- [Text passage]:
----------

Re: [PATCH] nfs: propagate fileid changed errors back to syscall

Posted by Benjamin Coddington 1 year, 2 months ago

On 9 Dec 2024, at 12:39, Nikhil Jha wrote:

> Hello! This is the first kernel patch I have tried to upstream. I'm
> following along with the kernel newbies guide but apologies if I got
> anything wrong.
>
> Currently, if there is a mismatch in the request and response fileids in
> an NFS request, the kernel logs an error and attempts to return ESTALE.
> However, this error is currently dropped before it makes it all the way
> to userspace. This appears to be a mistake, since as far as I can tell
> that ESTALE value is never consumed from anywhere.
>
> Callstack for async NFS write, at time of error:
>
>         nfs_update_inode <- returns -ESTALE
>         nfs_refresh_inode_locked
>         nfs_writeback_update_inode <- error is dropped here
>         nfs3_write_done
>         nfs_writeback_done
>         nfs_pgio_result <- other errors are collected here
>         rpc_exit_task
>         __rpc_execute
>         rpc_async_schedule
>         process_one_work
>         worker_thread
>         kthread
>         ret_from_fork
>
> We ran into this issue ourselves, and seeing the -ESTALE in the kernel
> source code but not from userspace was surprising.
>
> I tested a rebased version of this patch on an el8 kernel (v6.1.114),
> and it seems to correctly propagate this error.
>
>> 8------------------------------------------------------8<
>
> If an NFS server returns a response with a different file id to the
> response, the kernel currently prints out an error and attempts to
> return -ESTALE. However, this -ESTALE value is never surfaced anywhere.

Hi Nikhil Jha,

Will this cause us to return -ESTALE to the application even if the WRITE
was successful?

Ben

Re: [PATCH] nfs: propagate fileid changed errors back to syscall

Posted by Nikhil Jha 1 year, 1 month ago

On Tue, Dec 10, 2024 at 07:11:43AM -0500, Benjamin Coddington wrote:
> On 9 Dec 2024, at 12:39, Nikhil Jha wrote:
> 
> > Hello! This is the first kernel patch I have tried to upstream. I'm
> > following along with the kernel newbies guide but apologies if I got
> > anything wrong.

----------

- [Material]:
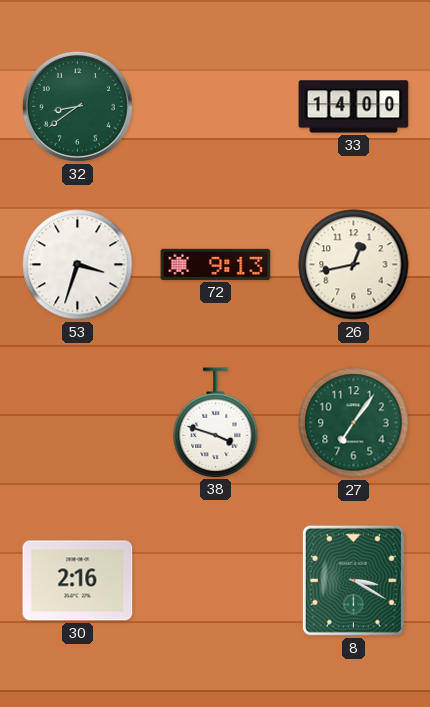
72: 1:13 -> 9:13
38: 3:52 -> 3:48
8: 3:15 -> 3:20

----------

- [Set tasks]:
A – In the NFS patch thread, which kernel version was the rebased patch tested on?
B – Please output the part of the NFS patch thread that begins at the words "Posted by Benjamin" and stops after "consumed from anywhere.".

- [Results of the tasks]:
A – An el8 kernel, v6.1.114.

B –
Posted by Benjamin Coddington 1 year, 2 months ago

On 9 Dec 2024, at 12:39, Nikhil Jha wrote:

> Hello! This is the first kernel patch I have tried to upstream. I'm
> following along with the kernel newbies guide but apologies if I got
> anything wrong.
>
> Currently, if there is a mismatch in the request and response fileids in
> an NFS request, the kernel logs an error and attempts to return ESTALE.
> However, this error is currently dropped before it makes it all the way
> to userspace. This appears to be a mistake, since as far as I can tell
> that ESTALE value is never consumed from anywhere.